The Basics of Influencer Disclosure Guidelines


September 11, 2018 By

Cheryl Dykstra

Influencer marketing is a hybrid of old and new marketing tools. Essentially it takes the idea of a celebrity endorsement and merges it into a new, modern social media space.

But it’s not only celebrities who are influencers these days.

In fact, they can be almost anyone because it’s not how well known they are to the general public that matters, it’s how influential they are within your audience. An influencer can be a popular fashion photographer on Instagram, or a well-read cybersecurity blogger, or a respected marketing executive on LinkedIn. Within any industry, there are influential people – you just have to find them and find out what type of promotions they might be comfortable working with you on and for how much.

Working with influencers isn’t just about striking a deal though, as there are some regulations that influencers and companies need to be aware of, including the FTC requirement that paid influencers disclose their advertorial relationship with the brand they are promoting.

If you’re interested in working with influencers, keep reading to find out the best ways to protect your business when participating in influencer campaigns.

#1 Use Built-In Disclosure Tools

One positive result from the efforts of the Federal Trade Commission (FTC) to increase transparency is that some of the best-known and most-used social platforms (Facebook, Instagram, and YouTube) now provide tools to help marketers comply with existing disclosure rules.

Using these tools can drastically simplify compliance efforts while also giving you peace of mind.

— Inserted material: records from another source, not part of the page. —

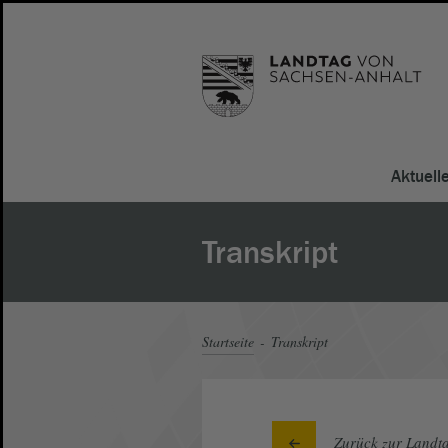
Aktuell
Transkript
Startseite
Transkript
Zurück zur Landta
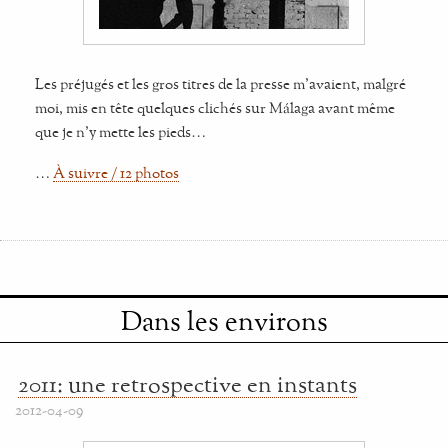
Les préjugés et les gros titres de la presse m'avaient, malgré
moi, mis en tête quelques clichés sur Málaga avant même
que je n'y mette les pieds…
…
À suivre / 12 photos
Dans les environs
2011: une retrospective en instants
2012-04-09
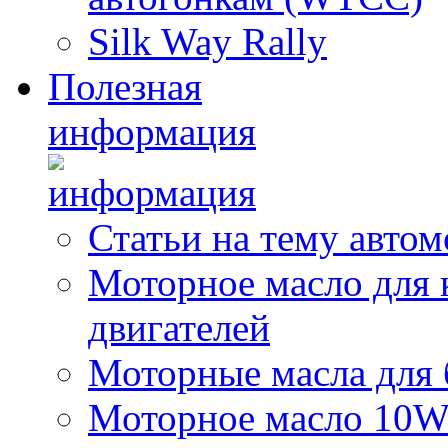
Silk Way Rally
Полезная
информация
Статьи на тему авто
Моторное масло для 
двигателей
Моторные масла для 
Моторное масло 10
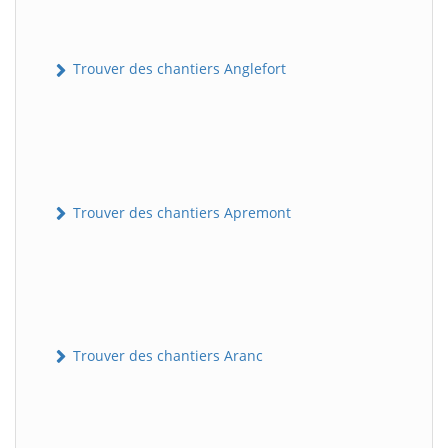
Trouver des chantiers Anglefort
Trouver des chantiers Apremont
Trouver des chantiers Aranc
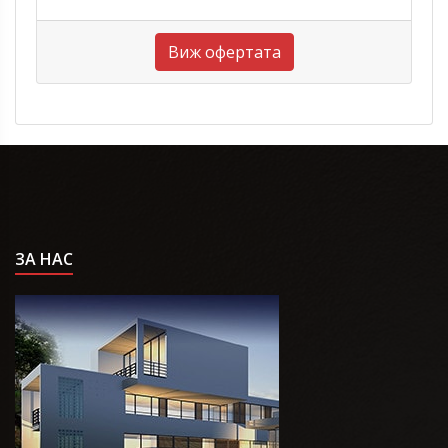
Виж офертата
ЗА НАС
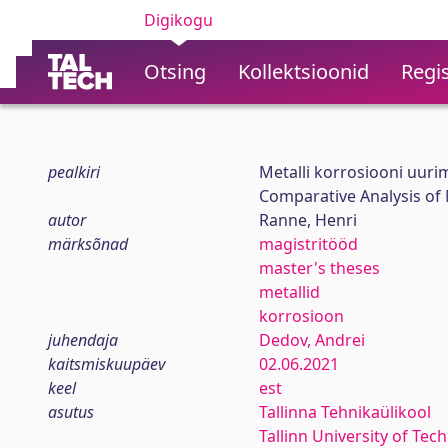
Digikogu
Otsing
Kollektsioonid
Regis
pealkiri
Metalli korrosiooni uur
Comparative Analysis of
autor
Ranne, Henri
märksõnad
magistritööd
master's theses
metallid
korrosioon
juhendaja
Dedov, Andrei
kaitsmiskuupäev
02.06.2021
keel
est
asutus
Tallinna Tehnikaülikool
Tallinn University of Tec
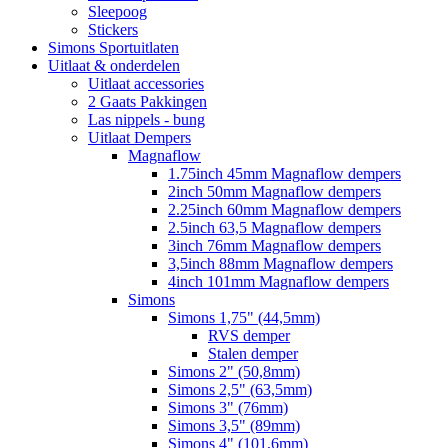
Sleepoog
Stickers
Simons Sportuitlaten
Uitlaat & onderdelen
Uitlaat accessories
2 Gaats Pakkingen
Las nippels - bung
Uitlaat Dempers
Magnaflow
1.75inch 45mm Magnaflow dempers
2inch 50mm Magnaflow dempers
2.25inch 60mm Magnaflow dempers
2.5inch 63,5 Magnaflow dempers
3inch 76mm Magnaflow dempers
3,5inch 88mm Magnaflow dempers
4inch 101mm Magnaflow dempers
Simons
Simons 1,75" (44,5mm)
RVS demper
Stalen demper
Simons 2" (50,8mm)
Simons 2,5" (63,5mm)
Simons 3" (76mm)
Simons 3,5" (89mm)
Simons 4" (101,6mm)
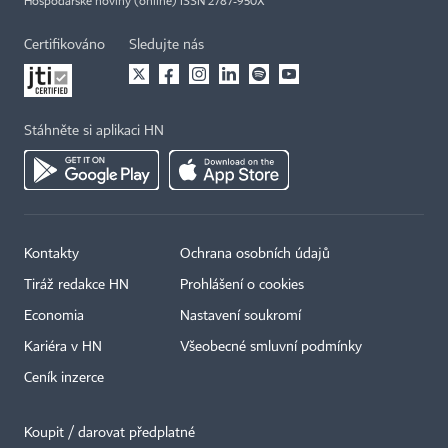
Hospodářské noviny (online) ISSN 2787-950X
Certifikováno
Sledujte nás
Stáhněte si aplikaci HN
Kontakty
Ochrana osobních údajů
Tiráž redakce HN
Prohlášení o cookies
Economia
Nastavení soukromí
Kariéra v HN
Všeobecné smluvní podmínky
Ceník inzerce
Koupit / darovat předplatné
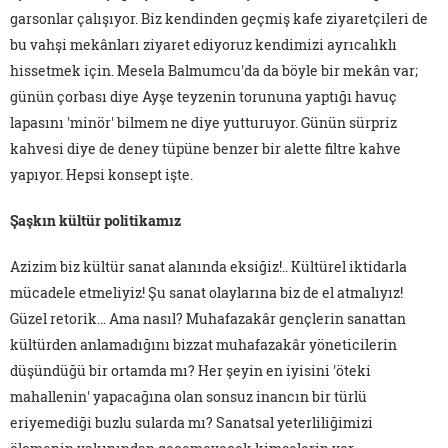
garsonlar çalışıyor. Biz kendinden geçmiş kafe ziyaretçileri de
bu vahşi mekânları ziyaret ediyoruz kendimizi ayrıcalıklı
hissetmek için. Mesela Balmumcu'da da böyle bir mekân var;
günün çorbası diye Ayşe teyzenin torununa yaptığı havuç
lapasını 'minör' bilmem ne diye yutturuyor. Günün sürpriz
kahvesi diye de deney tüpüne benzer bir alette filtre kahve
yapıyor. Hepsi konsept işte.
Şaşkın kültür politikamız
Azizim biz kültür sanat alanında eksiğiz!.. Kültürel iktidarla
mücadele etmeliyiz! Şu sanat olaylarına biz de el atmalıyız!
Güzel retorik… Ama nasıl? Muhafazakâr gençlerin sanattan
kültürden anlamadığını bizzat muhafazakâr yöneticilerin
düşündüğü bir ortamda mı? Her şeyin en iyisini 'öteki
mahallenin' yapacağına olan sonsuz inancın bir türlü
eriyemediği buzlu sularda mı? Sanatsal yeterliliğimizi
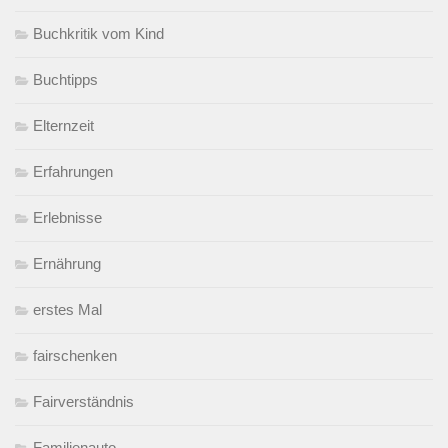
Buchkritik vom Kind
Buchtipps
Elternzeit
Erfahrungen
Erlebnisse
Ernährung
erstes Mal
fairschenken
Fairverständnis
Familienauto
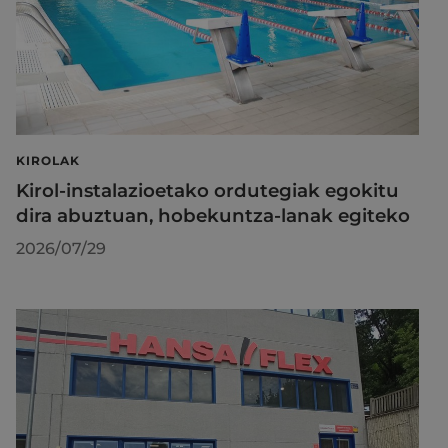
KIROLAK
Kirol-instalazioetako ordutegiak egokitu
dira abuztuan, hobekuntza-lanak egiteko
2026/07/29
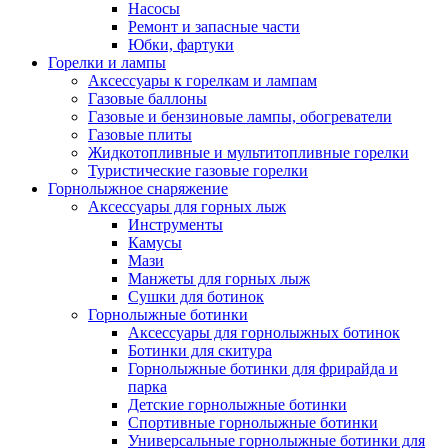
Насосы
Ремонт и запасные части
Юбки, фартуки
Горелки и лампы
Аксессуары к горелкам и лампам
Газовые баллоны
Газовые и бензиновые лампы, обогреватели
Газовые плиты
Жидкотопливные и мультитопливные горелки
Туристические газовые горелки
Горнолыжное снаряжение
Аксессуары для горных лыж
Инструменты
Камусы
Мази
Манжеты для горных лыж
Сушки для ботинок
Горнолыжные ботинки
Аксессуары для горнолыжных ботинок
Ботинки для скитура
Горнолыжные ботинки для фрирайда и
парка
Детские горнолыжные ботинки
Спортивные горнолыжные ботинки
Универсальные горнолыжные ботинки для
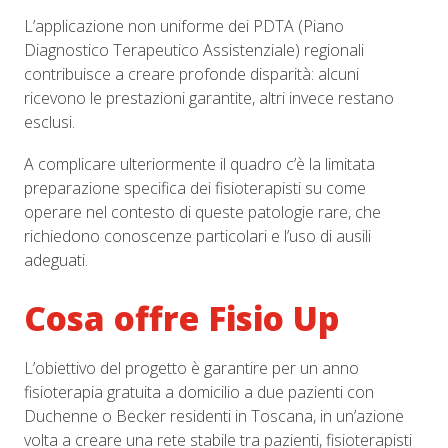
L’applicazione non uniforme dei PDTA (Piano
Diagnostico Terapeutico Assistenziale) regionali
contribuisce a creare profonde disparità: alcuni
ricevono le prestazioni garantite, altri invece restano
esclusi.
A complicare ulteriormente il quadro c’è la limitata
preparazione specifica dei fisioterapisti su come
operare nel contesto di queste patologie rare, che
richiedono conoscenze particolari e l’uso di ausili
adeguati.
Cosa offre Fisio Up
L’obiettivo del progetto è garantire per un anno
fisioterapia gratuita a domicilio a due pazienti con
Duchenne o Becker residenti in Toscana, in un’azione
volta a creare una rete stabile tra pazienti, fisioterapisti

Instagram – In March 2017, Instagram launched a “Paid Partnership with [business partner]” tag that makes it easier for creators to highlight sponsored posts in their feeds.

You can find this tool in the Advanced Settings section when creating a post with your Instagram Business Account.

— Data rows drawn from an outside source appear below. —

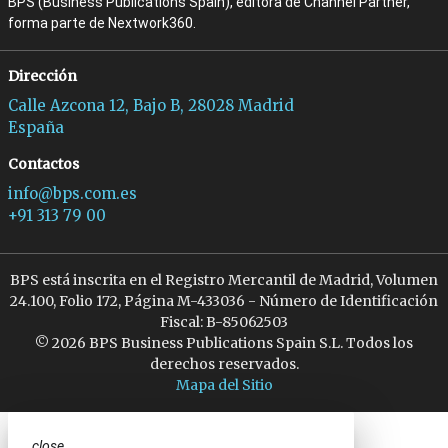
BPS (Business Publications Spain), editora de Channel Partner,
forma parte de Nextwork360.
Dirección
Calle Azcona 12, Bajo B, 28028 Madrid
España
Contactos
info@bps.com.es
+91 313 79 00
BPS está inscrita en el Registro Mercantil de Madrid, Volumen
24.100, Folio 172, Página M-433036 - Número de Identificación
Fiscal: B-85062503
© 2026 BPS Business Publications Spain S.L. Todos los
derechos reservados.
Mapa del Sitio
close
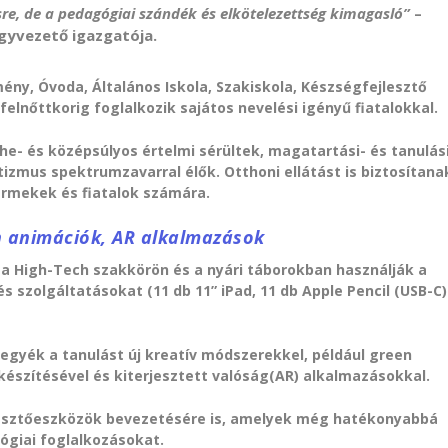
sre, de a pedagógiai szándék és elkötelezettség kimagasló”
–
ügyvezető igazgatója.
y, Óvoda, Általános Iskola, Szakiskola, Készségfejlesztő
 felnőttkorig foglalkozik sajátos nevelési igényű fiatalokkal.
he- és középsúlyos értelmi sérültek, magatartási- és tanulás
izmus spektrumzavarral élők. Otthoni ellátást is biztosítana
rmekek és fiatalok számára.
n animációk, AR alkalmazások
, a High-Tech szakkörön és a nyári táborokban használják a
s szolgáltatásokat (11 db 11” iPad, 11 db Apple Pencil (USB-C)
gyék a tanulást új kreatív módszerekkel, például green
készítésével és kiterjesztett valóság(AR) alkalmazásokkal.
jlesztőeszközök bevezetésére is, amelyek még hatékonyabbá
ógiai foglalkozásokat.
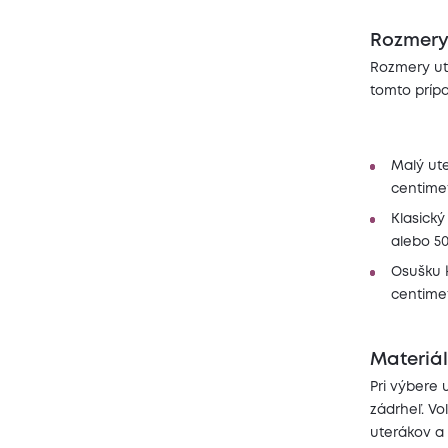
Rozmer
Rozmery ute
tomto príp
Malý ute
centimet
Klasick
alebo 50
Osušku k
centimet
Materiál
Pri výbere 
zádrheľ. V
uterákov a 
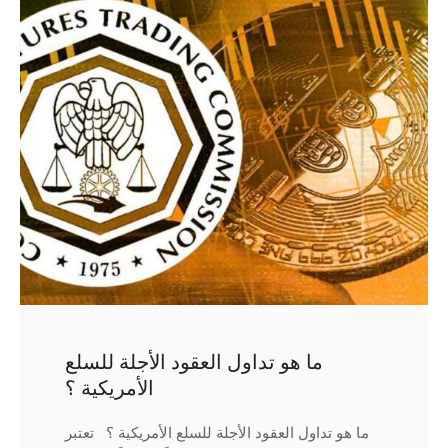
ما هو تداول العقود الأجلة للسلع
الأمريكية ؟
ما هو تداول العقود الأجلة للسلع الأمريكية ؟ تعتبر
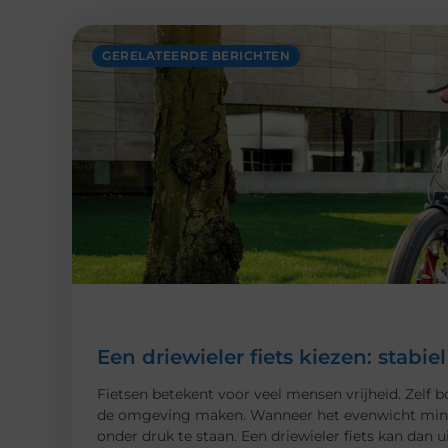
GERELATEERDE BERICHTEN
Een driewieler fiets kiezen: stabi
Fietsen betekent voor veel mensen vrijheid. Zelf
de omgeving maken. Wanneer het evenwicht minder
onder druk te staan. Een driewieler fiets kan dan 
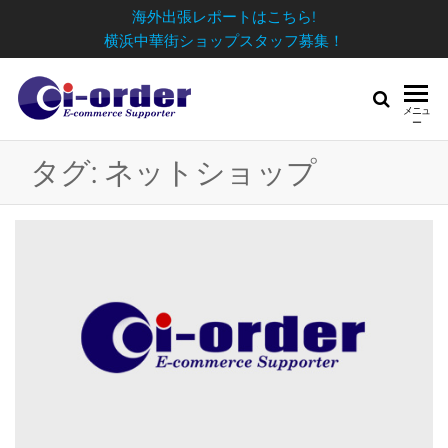
海外出張レポートはこちら!
横浜中華街ショップスタッフ募集！
メニュ
ー
タグ:
ネットショップ
日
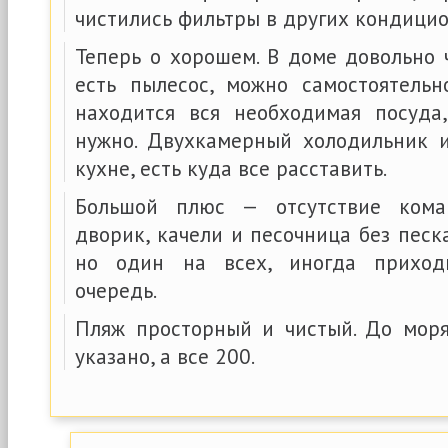
чистились фильтры в других кондици
Теперь о хорошем. В доме довольно 
есть пылесос, можно самостоятельн
находится вся необходимая посуда
нужно. Двухкамерный холодильник 
кухне, есть куда все расставить.
Большой плюс — отсутствие кома
дворик, качели и песочница без песка
но один на всех, иногда приход
очередь.
Пляж просторный и чистый. До мор
указано, а все 200.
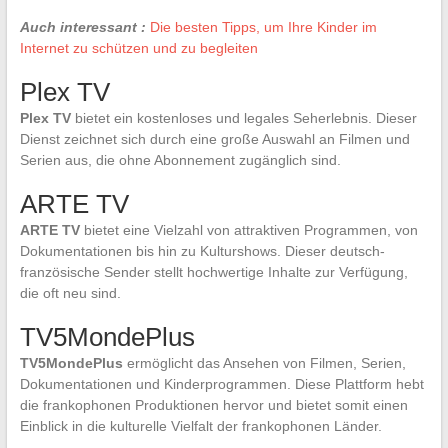
Auch interessant :
Die besten Tipps, um Ihre Kinder im
Internet zu schützen und zu begleiten
Plex TV
Plex TV
bietet ein kostenloses und legales Seherlebnis. Dieser
Dienst zeichnet sich durch eine große Auswahl an Filmen und
Serien aus, die ohne Abonnement zugänglich sind.
ARTE TV
ARTE TV
bietet eine Vielzahl von attraktiven Programmen, von
Dokumentationen bis hin zu Kulturshows. Dieser deutsch-
französische Sender stellt hochwertige Inhalte zur Verfügung,
die oft neu sind.
TV5MondePlus
TV5MondePlus
ermöglicht das Ansehen von Filmen, Serien,
Dokumentationen und Kinderprogrammen. Diese Plattform hebt
die frankophonen Produktionen hervor und bietet somit einen
Einblick in die kulturelle Vielfalt der frankophonen Länder.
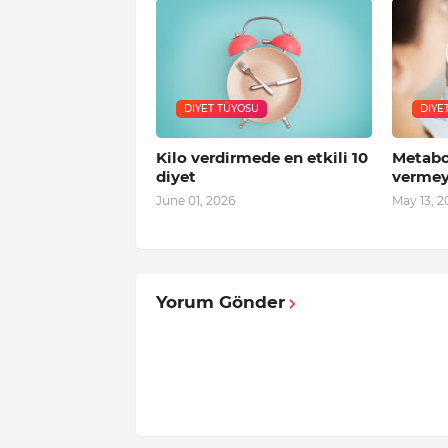
DIYET TÜYOSU
DIYE
Kilo verdirmede en etkili 10
Metabol
diyet
vermeyi
June 01, 2026
May 13, 2
Yorum Gönder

Facebook – Facebook has similar branded content policies and tools to help simplify the disclosure process for marketers and creators. The first step for marketers is to ask creator partners to request access to Facebook’s Branded Content Tool. They can go to this link to initiate the process.

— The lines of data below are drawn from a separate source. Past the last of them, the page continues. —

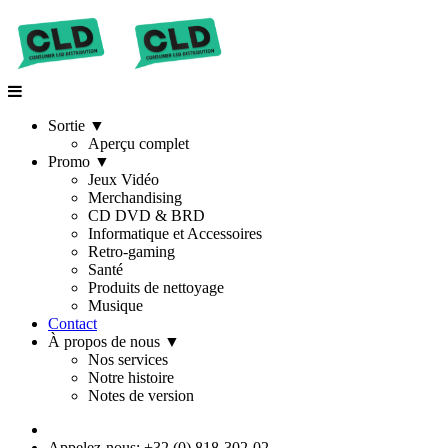
Sortie
▼
Aperçu complet
Promo
▼
Jeux Vidéo
Merchandising
CD DVD & BRD
Informatique et Accessoires
Retro-gaming
Santé
Produits de nettoyage
Musique
Contact
À propos de nous
▼
Nos services
Notre histoire
Notes de version
Appelez-nous: +32 (0) 818-302-02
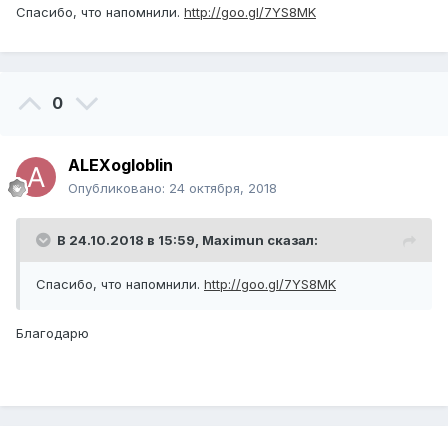
Спасибо, что напомнили.
http://goo.gl/7YS8MK
0
ALEXogloblin
Опубликовано:
24 октября, 2018
В 24.10.2018 в 15:59,
Maximun
сказал:
Спасибо, что напомнили.
http://goo.gl/7YS8MK
Благодарю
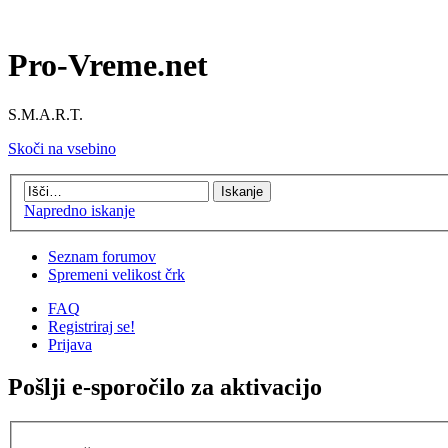
Pro-Vreme.net
S.M.A.R.T.
Skoči na vsebino
Napredno iskanje
Seznam forumov
Spremeni velikost črk
FAQ
Registriraj se!
Prijava
Pošlji e-sporočilo za aktivacijo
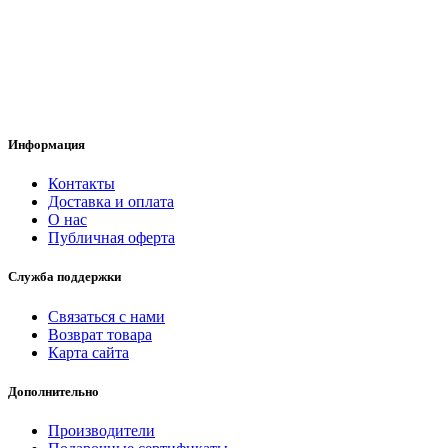
Информация
Контакты
Доставка и оплата
О нас
Публичная оферта
Служба поддержки
Связаться с нами
Возврат товара
Карта сайта
Дополнительно
Производители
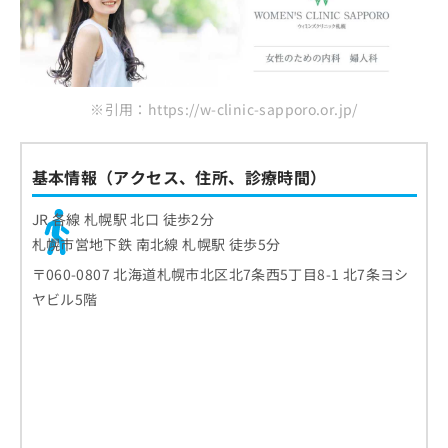
※引用：https://w-clinic-sapporo.or.jp/
基本情報（アクセス、住所、診療時間）
JR 各線 札幌駅 北口 徒歩2分
札幌市営地下鉄 南北線 札幌駅 徒歩5分
〒060-0807 北海道札幌市北区北7条西5丁目8-1 北7条ヨシ
ヤビル5階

From there, Facebook lets businesses, creators, and partners tag branded content a number of ways, depending on the post type and business goal. You can read the full branded content tagging guidelines in this comprehensive Facebook FAQ.



YouTube – YouTube now allows you to add an optional text disclosure statement to any video campaign. If you’re working with a YouTube influencer, ask the influencer to go to their video manager in Creator Studio to complete the process.

Here are the steps they need to follow:

First, click the Edit button for the video asset that requires a sponsored content disclosure. On the Info and Settings tab, click Advanced Settings below the video.

Look for the Content Declaration section at the bottom right and check the box if the video contains paid promotion.


While these built-in tools may be a little extra work to set up, having them helps you to avoid any FTC disclosure issues.

#2 If No Formal Tool Exists, Follow Best Practices

If there is no formal tool for a platform, try your best to ensure that disclosure is clear with these best practices.

Hashtags – While no hashtag can equate to an official disclosure, according to the FTC, #ad or #sponsored are the preferred hashtags for sponsored content campaigns.

Brand Tag – The influencer should always tag the brand account if the social channel allows it. This is not only good to send people back to your account, but it also fully discloses the exact account in which the influencer is sponsored by.

Early Disclosure – Don’t hide the disclosure at the bottom of a long post. Keep disclosures up at the top of a post and when possible.



#3 Follow the Latest Guidelines

The internet and marketing is always changing, so the best way to ensure you stay compliant is by staying up-to-date on the latest guidelines from the FTC and beyond.

While a number of groups are working on this transparency issue, one of the newest is the Influencer Marketing Council (IMC). It’s a constellation of agencies that hopes to negotiate directly with social media platforms and the FTC as they continue to formalize future rules for sponsored social campaigns.

In the U.S., the Internet Advertising Bureau (IAB) is involved with disclosure rules for sponsored campaigns. Last summer, it convened a working group to develop recommendations related to the practice.

Lastly, the FTC’s What People Are Asking page is another great resource for marketers and business owners looking for answers. In addition to reiterating the best practices outlined above, you can find guidance on more complicated influencer situations like social media contests, online review programs, and more.

Conclusion

Influencer campaigns are becoming a huge marketing tool for many of the world’s biggest brands. However, because the tactic is still relatively new, it’s very easy for marketers partnering with them to run into issues that could result in legal and financial penalties.

The FTC recently settled its first legal case against influencers Trevor Martin and Thomas Cassell, and the organization has also been sending a growing number of warning letters to other prominent social users.

Take the time to protect your business if you plan on using influencer marketing by following the tips laid out in this article.

*Nothing in this article is intended to be legal advice and is for educational purposes only.